In deep learning, models may learn the probability distribution that generated the dataset. Observe the following paragraph from Chapter 5: Machine Learning Basics from the book titled Deep Learning (by Aaron Courville et al.)
Unsupervised learning algorithms experience a dataset containing many features, then learn useful properties of the structure of this dataset. In the context of deep learning, we usually want to learn the entire probability distribution that generated a dataset, whether explicitly, as in density estimation, or implicitly, for tasks like synthesis or denoising.
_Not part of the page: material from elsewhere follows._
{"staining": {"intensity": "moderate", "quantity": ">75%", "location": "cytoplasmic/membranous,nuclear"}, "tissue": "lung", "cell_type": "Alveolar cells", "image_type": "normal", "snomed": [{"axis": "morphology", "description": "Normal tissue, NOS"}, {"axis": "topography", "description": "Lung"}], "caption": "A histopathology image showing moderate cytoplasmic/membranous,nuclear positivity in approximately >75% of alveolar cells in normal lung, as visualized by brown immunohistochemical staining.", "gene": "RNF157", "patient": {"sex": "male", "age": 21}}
Some other unsupervised learning algorithms perform other roles, like clustering, which consists of dividing the dataset into clusters of similar examples.
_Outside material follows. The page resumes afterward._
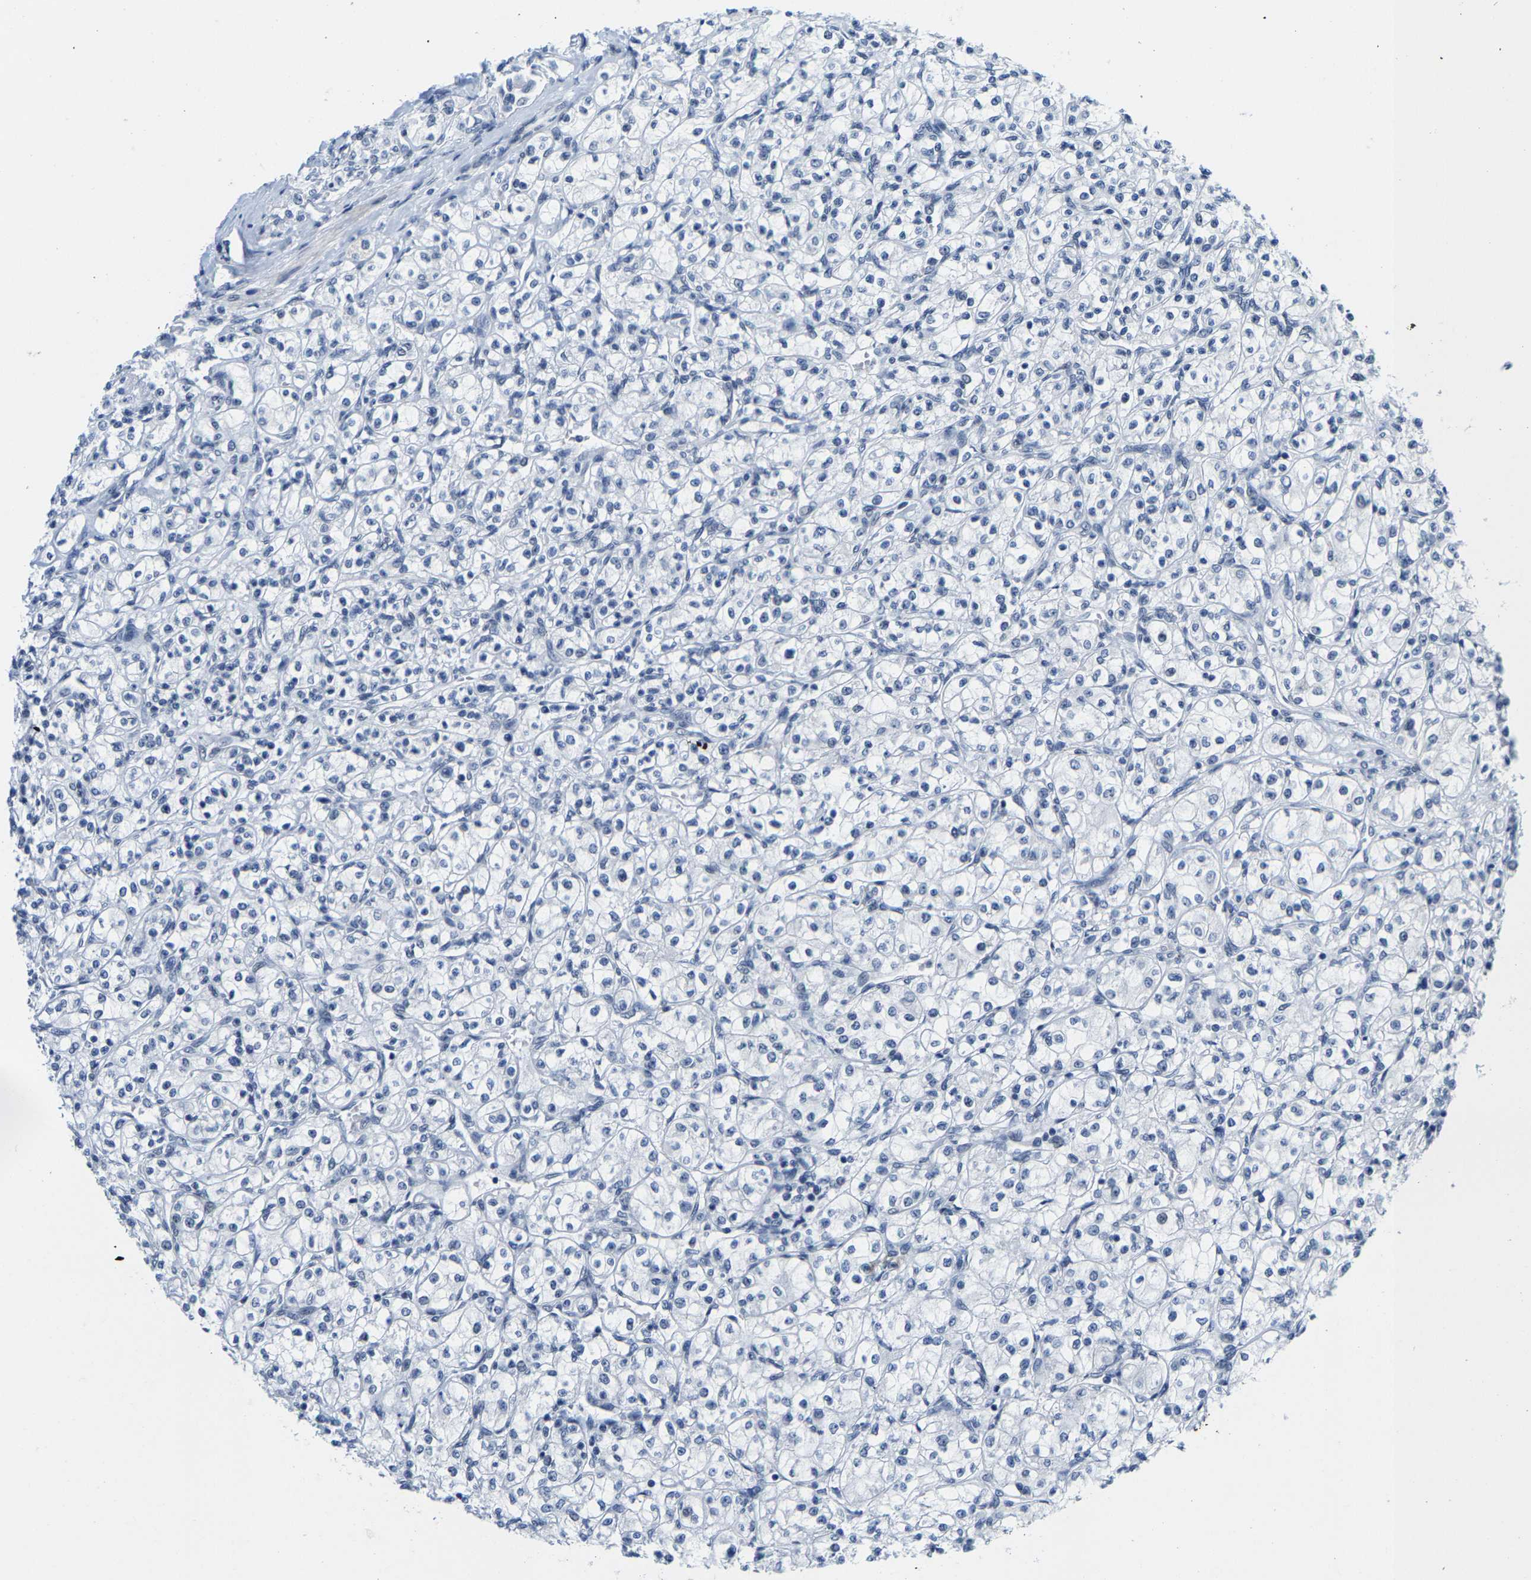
{"staining": {"intensity": "negative", "quantity": "none", "location": "none"}, "tissue": "renal cancer", "cell_type": "Tumor cells", "image_type": "cancer", "snomed": [{"axis": "morphology", "description": "Adenocarcinoma, NOS"}, {"axis": "topography", "description": "Kidney"}], "caption": "Immunohistochemistry (IHC) image of adenocarcinoma (renal) stained for a protein (brown), which displays no positivity in tumor cells.", "gene": "SETD1B", "patient": {"sex": "male", "age": 77}}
I read about density estimation in the same chapter, as given below
In the density estimation problem, the machine learning algorithm is asked to learn a function $p_{model} : R^n \rightarrow R$, where $p_{model}$(x) can be interpreted as a probability density function (if $x$ is continuous) or a probability mass function (if $x$ is discrete) on the space that the examples were drawn from.
This question is focused on explicit probability density estimation in continuous case i.e., learning density function $p_{model}$ directly.
Suppose I have a dataset $D$ with $n$ continuous random variables (features) $X_1, X_2, X_3,\cdots, X_n$. And I don't know anything about the probability density function of individual random variables. That is, I don't know about any information about any $X_i$ , such as, whether $X_i$ follows normal distribution or any other distribution. Then, is it possible to learn density function explicitly? Or do I need to provide some necessary information such as the class of probability distribution function to be learned?
I am thinking as follows:
If I have some information about $X_i$, such as: $X_i$ falls to a well known distribution, then I can learn the parameters of the underlying density function from $D$. So, is it mandatory to know some information about the underlying probability density function.